## JOB
Pull out every line in the items below that contains the word "bold", and copy each of those lines in full.

## DATASET ENTRIES
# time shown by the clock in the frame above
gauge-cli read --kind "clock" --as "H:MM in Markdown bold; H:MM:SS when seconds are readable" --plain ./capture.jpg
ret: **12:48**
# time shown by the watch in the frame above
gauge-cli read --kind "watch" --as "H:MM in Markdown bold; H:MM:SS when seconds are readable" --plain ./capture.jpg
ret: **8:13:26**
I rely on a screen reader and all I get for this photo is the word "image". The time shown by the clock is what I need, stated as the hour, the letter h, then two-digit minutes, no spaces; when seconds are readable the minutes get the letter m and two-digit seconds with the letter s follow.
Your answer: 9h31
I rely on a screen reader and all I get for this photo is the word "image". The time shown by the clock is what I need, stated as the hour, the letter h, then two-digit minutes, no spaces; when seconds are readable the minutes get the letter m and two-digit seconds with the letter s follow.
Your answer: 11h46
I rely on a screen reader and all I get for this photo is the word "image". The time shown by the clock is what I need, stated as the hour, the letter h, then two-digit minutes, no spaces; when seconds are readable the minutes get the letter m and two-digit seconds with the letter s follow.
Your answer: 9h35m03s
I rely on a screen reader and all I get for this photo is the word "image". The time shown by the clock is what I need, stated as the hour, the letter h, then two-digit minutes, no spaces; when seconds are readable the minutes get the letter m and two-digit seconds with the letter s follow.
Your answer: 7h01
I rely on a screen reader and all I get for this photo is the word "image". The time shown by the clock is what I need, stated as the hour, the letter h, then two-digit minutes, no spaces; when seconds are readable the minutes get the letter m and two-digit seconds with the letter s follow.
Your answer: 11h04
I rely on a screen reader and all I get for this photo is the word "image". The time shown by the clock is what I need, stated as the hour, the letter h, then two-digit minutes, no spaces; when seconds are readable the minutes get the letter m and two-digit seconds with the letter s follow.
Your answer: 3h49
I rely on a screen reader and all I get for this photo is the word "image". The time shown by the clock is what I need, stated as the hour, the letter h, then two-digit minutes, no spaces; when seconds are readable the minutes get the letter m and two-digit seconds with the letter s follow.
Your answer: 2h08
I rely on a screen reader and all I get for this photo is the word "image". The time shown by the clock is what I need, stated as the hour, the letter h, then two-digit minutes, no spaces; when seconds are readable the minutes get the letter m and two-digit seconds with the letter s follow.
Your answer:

## THE REPLY
gauge-cli read --kind "clock" --as "H:MM in Markdown bold; H:MM:SS when seconds are readable" --plain ./capture.jpg
gauge-cli read --kind "watch" --as "H:MM in Markdown bold; H:MM:SS when seconds are readable" --plain ./capture.jpg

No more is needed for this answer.